Explore the material:
A) Decide whether each statement agrees with the excerpt on drivers of food insecurity: (i) conflict, climate extremes and economic downturns have increased in frequency and intensity over the last ten years; (ii) only a minority of low- and middle-income countries are affected by at least one major driver; (iii) immunization is given as an example of practices. For each, answer yes or no and quote the deciding words of the excerpt.
B) Output the passage of the excerpt on drivers of food insecurity starting at "Alarmingly, the majority" and ending at "and food insecurity.".

*** Selected excerpt Section Begins ***

To generate a framework for increased financing and improved finance targeting, it is imperative to gain an understanding of the major drivers of food insecurity and malnutrition, and of the countries affected by these major drivers. In the last ten years, the frequency and intensity of conflict, climate extremes and economic downturns have increased, undermining food security and nutrition around the world. Furthermore, high levels of income inequality exacerbate the effects of these drivers.

While each of these major drivers is unique, they often interact to create multiple compounding impacts transmitted through agrifood systems to the detriment of food security and nutrition. As a result, all dimensions of food security are likely to be affected, including food availability, access, utilization and stability, as well as the other determinants of nutrition, specifically practices (e.g. caring, feeding, health-seeking and intra-household resource allocations), and health services and environmental health (e.g. immunization, water and sanitation, and availability and affordability of, and access to health services). This is corroborated by the association found between the occurrence of these drivers and the food security and nutrition indicators.

Alarmingly, the majority of low- and middle-income countries are affected by at least one of the major drivers, and where there are multiple drivers occurring, the compounding impacts lead to the highest increases in hunger and food insecurity.

*** Selected excerpt Section Ends ***
*** Material provided Section Begins ***

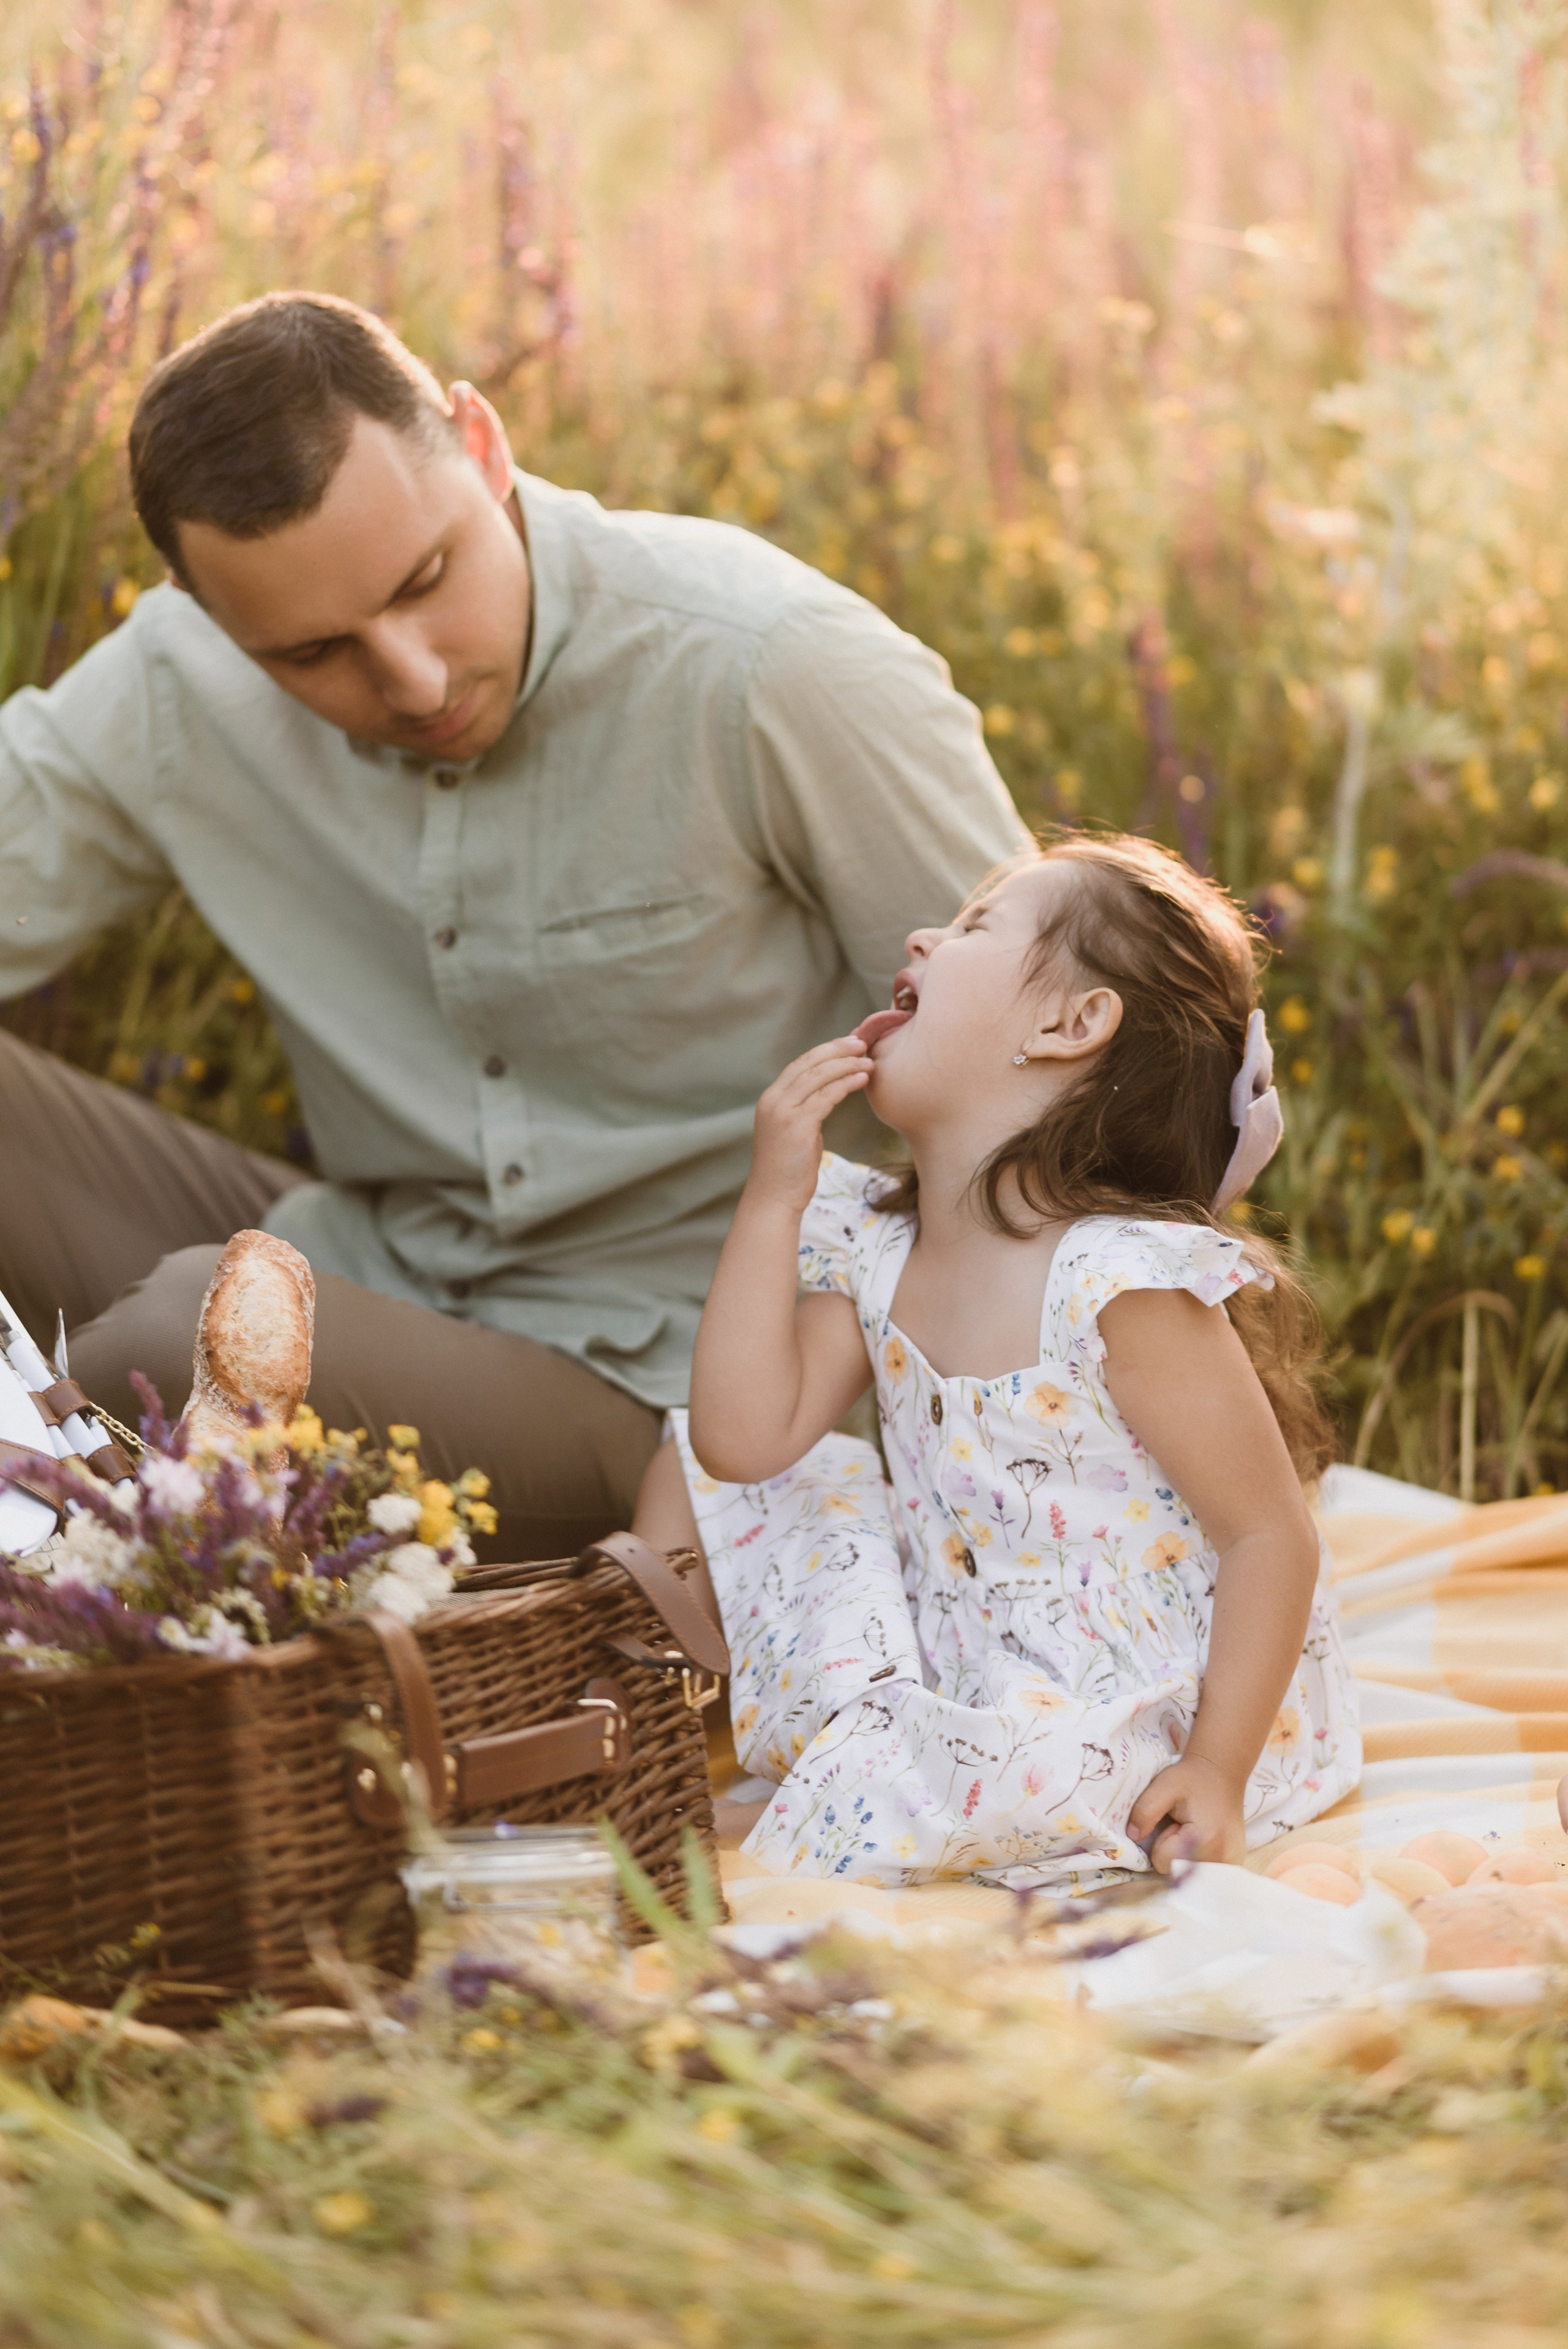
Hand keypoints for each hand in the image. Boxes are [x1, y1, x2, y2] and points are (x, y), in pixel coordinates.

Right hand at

*** Material provided Section Ends ***

Responses for each task:
A)
(i) Yes: "In the last ten years, the frequency and intensity of conflict, climate extremes and economic downturns have increased"
(ii) No: "the majority of low- and middle-income countries are affected by at least one of the major drivers"
(iii) No: "health services and environmental health (e.g. immunization, water and sanitation, and availability and affordability of, and access to health services)"

B)
Alarmingly, the majority of low- and middle-income countries are affected by at least one of the major drivers, and where there are multiple drivers occurring, the compounding impacts lead to the highest increases in hunger and food insecurity.